**WHAT YOU WILL DO**
Render the material from the line that contains "fivegenerations" through the line that contains "translational, and clinical research." as a Markdown table with the columns "Row" and "Line". Give each line its own numbered row, and leave out blank lines and the pictures.

+++

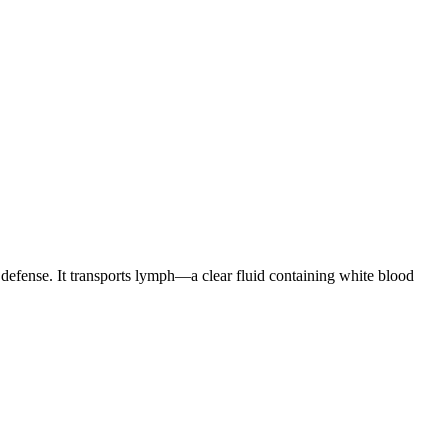
 defense. It transports lymph—a clear fluid containing white blood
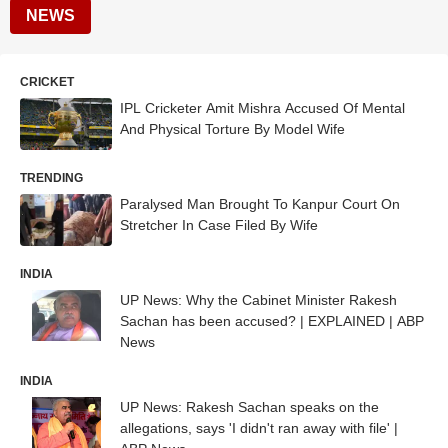
NEWS
CRICKET
IPL Cricketer Amit Mishra Accused Of Mental
And Physical Torture By Model Wife
TRENDING
Paralysed Man Brought To Kanpur Court On
Stretcher In Case Filed By Wife
INDIA
UP News: Why the Cabinet Minister Rakesh
Sachan has been accused? | EXPLAINED | ABP
News
INDIA
UP News: Rakesh Sachan speaks on the
allegations, says 'I didn't ran away with file' |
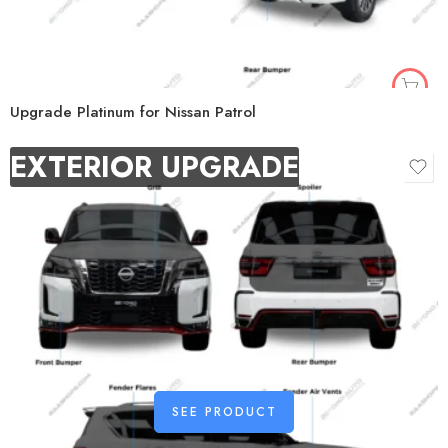
Upgrade Platinum for Nissan Patrol
EXTERIOR UPGRADE
SEE PRODUCT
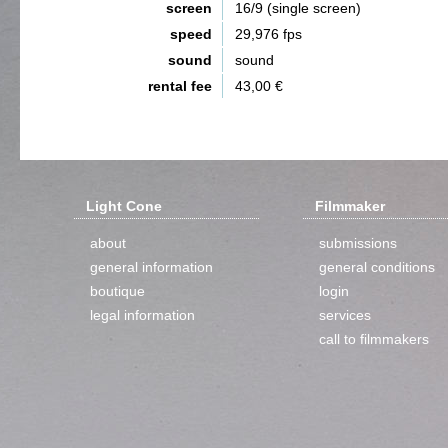
screen
16/9 (single screen)
speed
29,976 fps
sound
sound
rental fee
43,00 €
Light Cone
Filmmaker
about
submissions
general information
general conditions
boutique
login
legal information
services
call to filmmakers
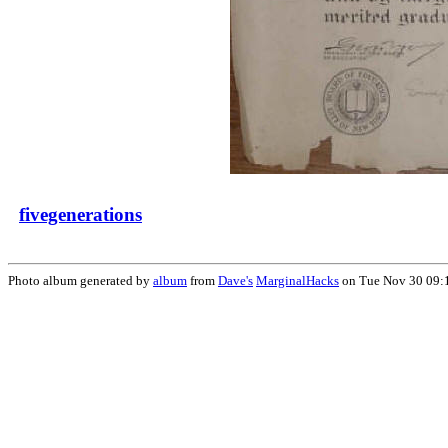
fivegenerations
Photo album generated by
album
from
Dave's
MarginalHacks
on Tue Nov 30 09:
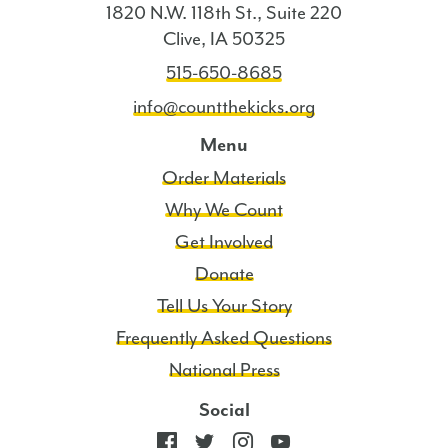
1820 N.W. 118th St., Suite 220
Clive, IA 50325
515-650-8685
info@countthekicks.org
Menu
Order Materials
Why We Count
Get Involved
Donate
Tell Us Your Story
Frequently Asked Questions
National Press
Social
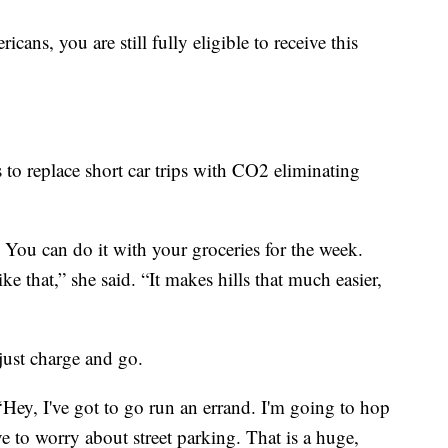
ans, you are still fully eligible to receive this
 to replace short car trips with CO2 eliminating
 You can do it with your groceries for the week.
ike that,” she said. “It makes hills that much easier,
 just charge and go.
‘Hey, I've got to go run an errand. I'm going to hop
ve to worry about street parking. That is a huge,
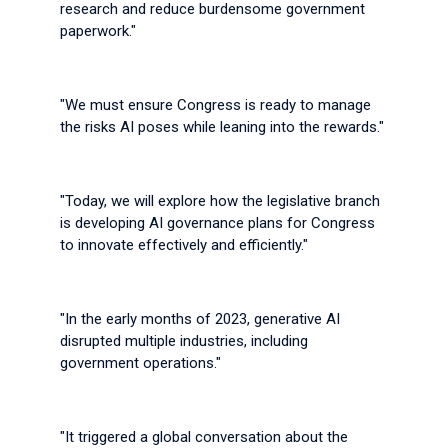
research and reduce burdensome government
paperwork."
"We must ensure Congress is ready to manage
the risks AI poses while leaning into the rewards."
"Today, we will explore how the legislative branch
is developing AI governance plans for Congress
to innovate effectively and efficiently."
"In the early months of 2023, generative AI
disrupted multiple industries, including
government operations."
"It triggered a global conversation about the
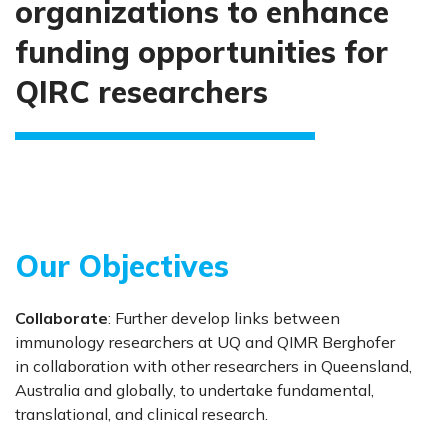
organizations to enhance
funding opportunities for
QIRC researchers
Our Objectives
Collaborate
: Further develop links between
immunology researchers at UQ and QIMR Berghofer
in collaboration with other researchers in Queensland,
Australia and globally, to undertake fundamental,
translational, and clinical research.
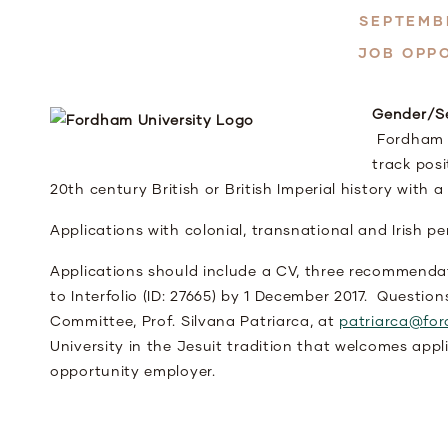
SEPTEMBE
JOB OPP
Gender/Se
Fordham Un
track posi
20
th
century British or British Imperial history with a
Applications with colonial, transnational and Irish 
Applications should include a CV, three recommenda
to Interfolio (ID: 27665) by 1 December 2017. Questio
Committee, Prof. Silvana Patriarca, at
patriarca@fo
University in the Jesuit tradition that welcomes app
opportunity employer.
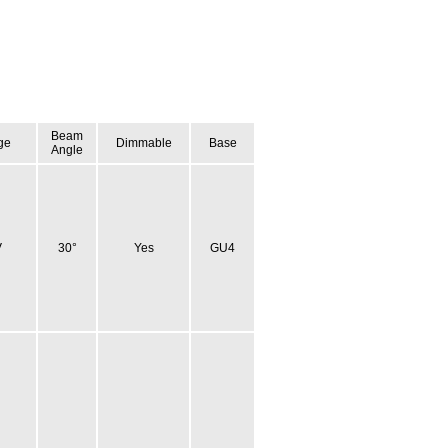
Beam
ge
Dimmable
Base
Angle
V
30°
Yes
GU4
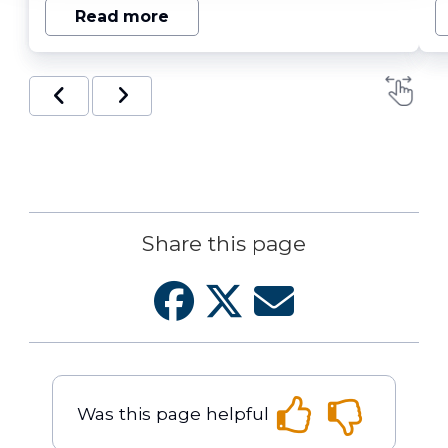
Read more
Share this page
Was this page helpful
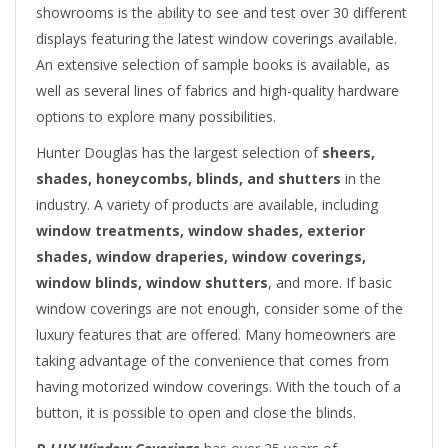
showrooms is the ability to see and test over 30 different
displays featuring the latest window coverings available.
An extensive selection of sample books is available, as
well as several lines of fabrics and high-quality hardware
options to explore many possibilities.
Hunter Douglas has the largest selection of
sheers,
shades, honeycombs, blinds, and shutters
in the
industry. A variety of products are available, including
window treatments, window shades, exterior
shades, window draperies, window coverings,
window blinds, window shutters
, and more. If basic
window coverings are not enough, consider some of the
luxury features that are offered. Many homeowners are
taking advantage of the convenience that comes from
having motorized window coverings. With the touch of a
button, it is possible to open and close the blinds.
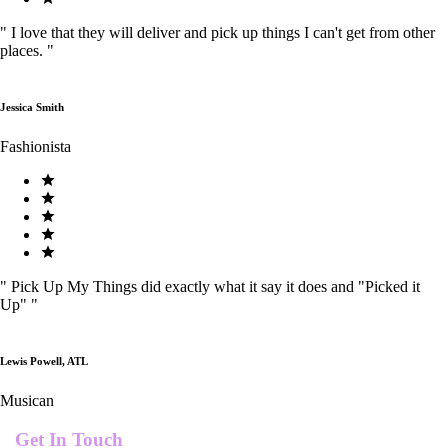
"
I love that they will deliver and pick up things I can't get from other
places.
"
Jessica Smith
Fashionista
"
Pick Up My Things did exactly what it say it does and "Picked it
Up"
"
Lewis Powell, ATL
Musican
Get In Touch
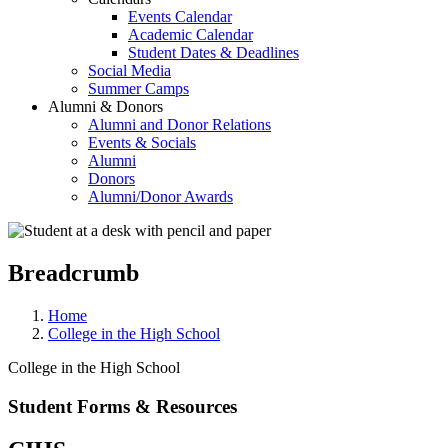
Events Calendar
Academic Calendar
Student Dates & Deadlines
Social Media
Summer Camps
Alumni & Donors
Alumni and Donor Relations
Events & Socials
Alumni
Donors
Alumni/Donor Awards
Breadcrumb
Home
College in the High School
College in the High School
Student Forms & Resources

+++

**ANSWER SPACE**
| Row | Line |
|---|---|
| 1 | fivegenerations |
| 2 | Photo album generated by |
| 3 | album |
| 4 | from |
| 5 | Dave's |
| 6 | MarginalHacks |
| 7 | on Tue Nov 30 09: |
| 8 | 1820 N.W. 118th St., Suite 220 |
| 9 | Clive, IA 50325 |
| 10 | 515-650-8685 |
| 11 | info@countthekicks.org |
| 12 | Menu |
| 13 | Order Materials |
| 14 | Why We Count |
| 15 | Get Involved |
| 16 | Donate |
| 17 | Tell Us Your Story |
| 18 | Frequently Asked Questions |
| 19 | National Press |
| 20 | Social |
| 21 | ans, you are still fully eligible to receive this |
| 22 |  to replace short car trips with CO2 eliminating |
| 23 |  You can do it with your groceries for the week. |
| 24 | ike that,” she said. “It makes hills that much easier, |
| 25 |  just charge and go. |
| 26 | ‘Hey, I've got to go run an errand. I'm going to hop |
| 27 | ve to worry about street parking. That is a huge, |
| 28 | research and reduce burdensome government |
| 29 | paperwork." |
| 30 | "We must ensure Congress is ready to manage |
| 31 | the risks AI poses while leaning into the rewards." |
| 32 | "Today, we will explore how the legislative branch |
| 33 | is developing AI governance plans for Congress |
| 34 | to innovate effectively and efficiently." |
| 35 | "In the early months of 2023, generative AI |
| 36 | disrupted multiple industries, including |
| 37 | government operations." |
| 38 | "It triggered a global conversation about the |
| 39 | organizations to enhance |
| 40 | funding opportunities for |
| 41 | QIRC researchers |
| 42 | Our Objectives |
| 43 | Collaborate |
| 44 | : Further develop links between |
| 45 | immunology researchers at UQ and QIMR Berghofer |
| 46 | in collaboration with other researchers in Queensland, |
| 47 | Australia and globally, to undertake fundamental, |
| 48 | translational, and clinical research. |